**SOURCE DOCUMENT**
Start of Block
On 2012-03-25 13:12, Bennie Copeland wrote:
Hello all. I'm sorry if this has been addressed before.

For a little background. I've been studying C++ with the intention of
doing cross platform work on Windows, OSX, and eventually iOS and some
other mobile OSes. My plan was to write cross platform shared libraries
for the core functionality and implement the GUI using Win32, Cocoa,
etc. Well, while C++ is powerful, I'm finding it a beast to work with. I
kept thinking about abandoning C++ altogether and using C# with Mono
until I stumbled upon D. D sounds exactly like what I am looking for,
powerful yet productive and native.

First I have to say that D is a great language for doing cross platform development.

But for iOS there are a couple of big problems. The reference D compiler, DMD, does not have an ARM-backend. There are other compilers available though: LDC, the DMD frontend on the LLVM backend and GDC, the DMD frontend on the GCC backend. Second big problem is the D runtime does not support ARM. As far as I know, no one has ever used D on iOS.

My question however is how to do D cross platform development. I can't
seem to find any recent information about it. From what I have gathered
so far it seems, shared libraries are possible on win/osx/linux, but
only when linked against other D code. For linking against C, I can
create a DLL in windows, but I can't create an .so in linux, and no
information at all about OSX. Some of the information I found is years
old and I can't tell if the situation has changed. There is nothing in
the FAQ about libraries. And googling provides little information.

You should be able to create shared libraries for linking with C code. You just need to make sure you initialize the D runtime. I'm not entirely sure about the status for creating shared libraries, not sure if the runtime has been modified to support that on all platforms. I think Windows and Linux is good to go but I don't think the runtime is not ready yet for Mac OS X.
End of Block
Collected data
Start of Block
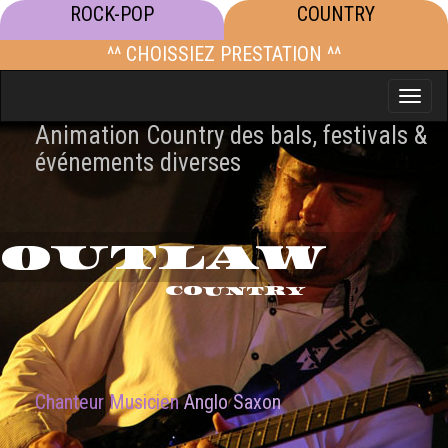
ROCK-POP
COUNTRY
^^ CHOISSIEZ PRESTATION ^^
Toggle
naviga
Animation Country des bals, festivals &
événements diverses
OUTLAW
COUNTRY
Chanteur Musicien
Anglo Saxon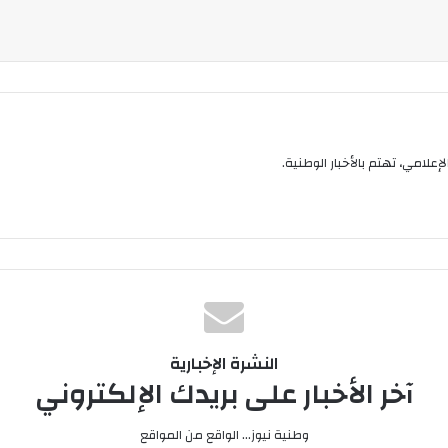
إعلامي، تهتم بالأخبار الوطنية.
النشرة الإخبارية
آخر الأخبار على بريدك الإلكتروني
وطنية نيوز... الواقع من المواقع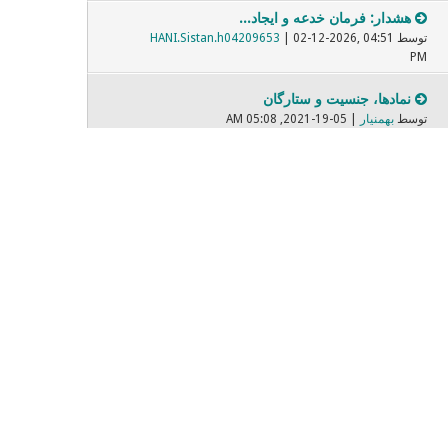
هشدار: فرمان خدعه و ایجاد...
توسط
| 02-12-2026, 04:51
HANI.Sistan.h04209653
PM
نمادها، جنسیت و ستارگان
توسط
بهمنیار
| 05-19-2021, 05:08 AM
برابر پارسی واژگان بیگانه
توسط
| 05-08-2022, 07:31 PM
Mehrbod
فیلمهایی که دیده ایم و بر...
توسط
| 11-14-2021, 06:37 PM
Dariush
صادق هدایت
توسط
| 02-09-2021, 10:27 PM
sonixax
صندلی داغ - Nevermore
توسط
ساراااا
| 02-28-2018, 04:00 PM
مبارزه با زن ستیزی پنهان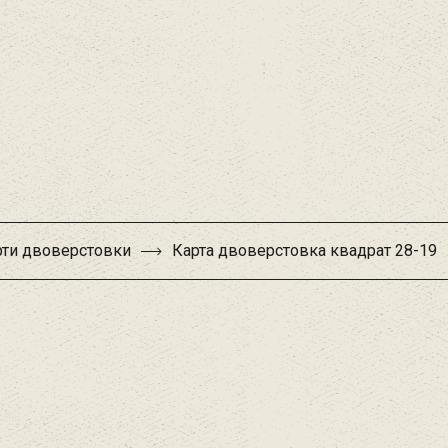
рти двоверстовки
Карта двоверстовка квадрат 28-19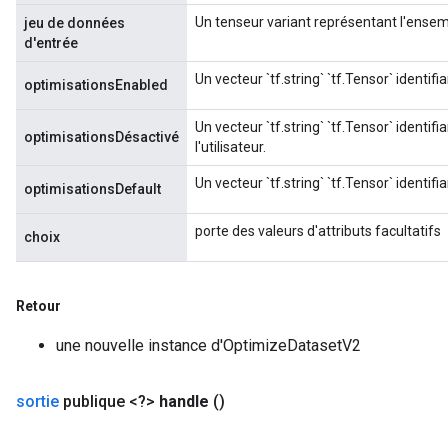
Un tenseur variant représentant l'ense
jeu de données
d'entrée
Un vecteur `tf.string` `tf.Tensor` identifia
optimisationsEnabled
Un vecteur `tf.string` `tf.Tensor` identif
optimisationsDésactivé
l'utilisateur.
Un vecteur `tf.string` `tf.Tensor` identif
optimisationsDefault
porte des valeurs d'attributs facultatifs
choix
Retour
une nouvelle instance d'OptimizeDatasetV2
sortie
publique <?>
handle
()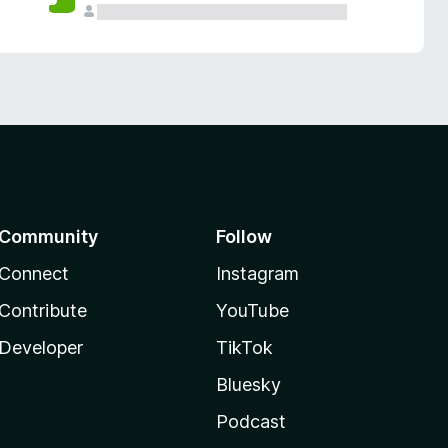
Community
Follow
Connect
Instagram
Contribute
YouTube
Developer
TikTok
Bluesky
Podcast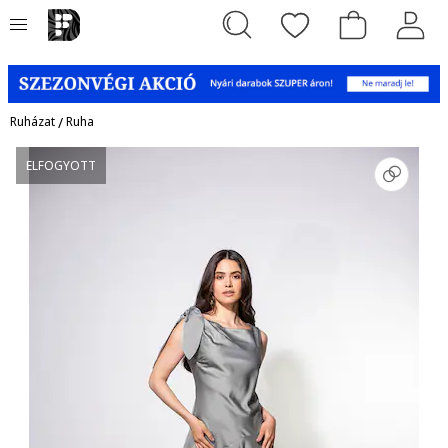
Ruházat
/
Ruha
ELFOGYOTT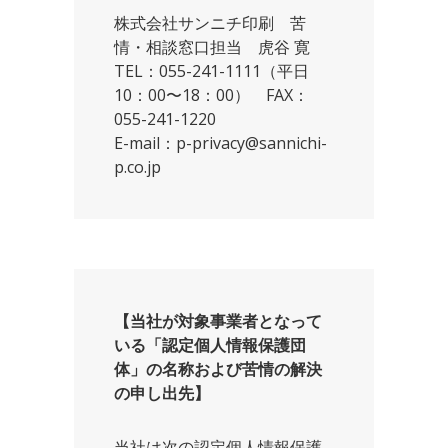
株式会社サンニチ印刷 苦
情・相談窓口担当 虎谷 寛
TEL：055-241-1111（平日
10：00〜18：00） FAX：
055-241-1220
E-mail：p-privacy@sannichi-
p.co.jp
【当社が対象事業者となって
いる「認定個人情報保護団
体」の名称および苦情の解決
の申し出先】
当社は次の認定個人情報保護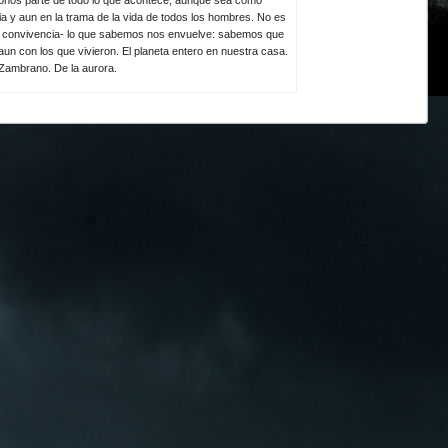
ia y aun en la trama de la vida de todos los hombres. No es
la convivencia- lo que sabemos nos envuelve: sabemos que
un con los que vivieron. El planeta entero en nuestra casa.
 Zambrano. De la aurora.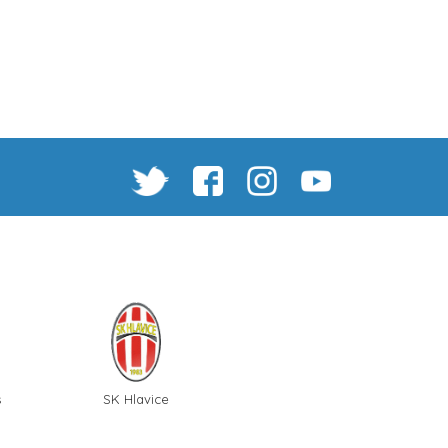
s
SK Hlavice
End of Block
**INSTRUCTIONS**
1. Which two compilers does the D cross-platform discussion name as alternatives to DMD?
2. Summarize the D cross-platform discussion in two sentences.
3. Extend the D cross-platform discussion beyond its final sentence.

**ANSWERS TO THE EXERCISE**
1. LDC, which uses the DMD frontend on the LLVM backend, and GDC, which uses the DMD frontend on the GCC backend.

2. Bennie Copeland, who had been studying C++ for cross-platform work, found D appealing and asked how to do cross-platform development in it, since little recent information exists on building shared libraries that link against C. The reply calls D a great language for cross-platform development but notes that DMD lacks an ARM backend and the D runtime does not support ARM, which are problems for iOS; it adds that shared libraries for C should be possible once the D runtime is initialized, though Mac OS X support may not be ready.

3.
So, is it possible to write the core of an application in a cross
platform D library that can be callable by C, C++, or Objective-C to
provide the GUI elements?
If not, is it possible to write a C wrapper around the library that is
then callable by C, C++ or Objective-C?
How have others approached this situation?
Besides the library issues, what other issues or gotchas should I look
out for in regards to cross platform development?

When it comes to providing a GUI for your application there are a couple of choices:

* Directly access the native GUI operations of the operating system
* Use a cross platform GUI library

For directly accessing the native GUI of the operating system there are again various options.

First option, C wrapper. A C wrapper works for all languages you need to interact with: C, C++ and Objective-C.

D has limited support for interfacing directly with C++. For example, D understand the C++ mangling and you can call virtual C++ functions from D. This could be another idea, or used together with C wrappers.

http://dlang.org/cpp_interface.html

For interfacing with Objective-C there are a couple of options as well. One option is to use C wrappers. Another is to use the Objective-C runtime functions to get be able to create Objective-C class and methods from D. There are two projects that have gone this road and created a fully working, fully automatic bridge between D and Objective-C. Although it turned out to not be usable in practice.

A third option for Objective-C would be to use a fork of DMD that makes it possible to directly interface with Objective-C, just as it's possible with C. I'm not sure of the status of this project but an alpha has been released.

D/Objective-C bridge: http://dsource.org/projects/dstep
D/Objective-C bridge: http://michelf.com/projects/d-objc-bridge/
DMD fork: http://michelf.com/projects/d-objc/



Cross platform GUI libraries. Here are again several options:

* DWT - Port of SWT. Uses the native operations of the operating system. Supports Windows (win32) and Linux (GTK+). Support for Mac OS X (Cocoa) is worked on.

http://dsource.org/projects/dwt

* gtkD - Bindings to GTK. Does not use the native drawing operations of the operating system. Available on all platforms.

http://dsource.org/projects/gtkd

* QtD - Bindings to Qt. Use the native drawing operations of the operating system (I think). Available on all platforms. Not sure if this is developed any more.

http://dsource.org/projects/qtd

* wxD - Bindings to wxWidgets. Use the native drawing operations of the operating system. Available on all platforms. Not sure of the status.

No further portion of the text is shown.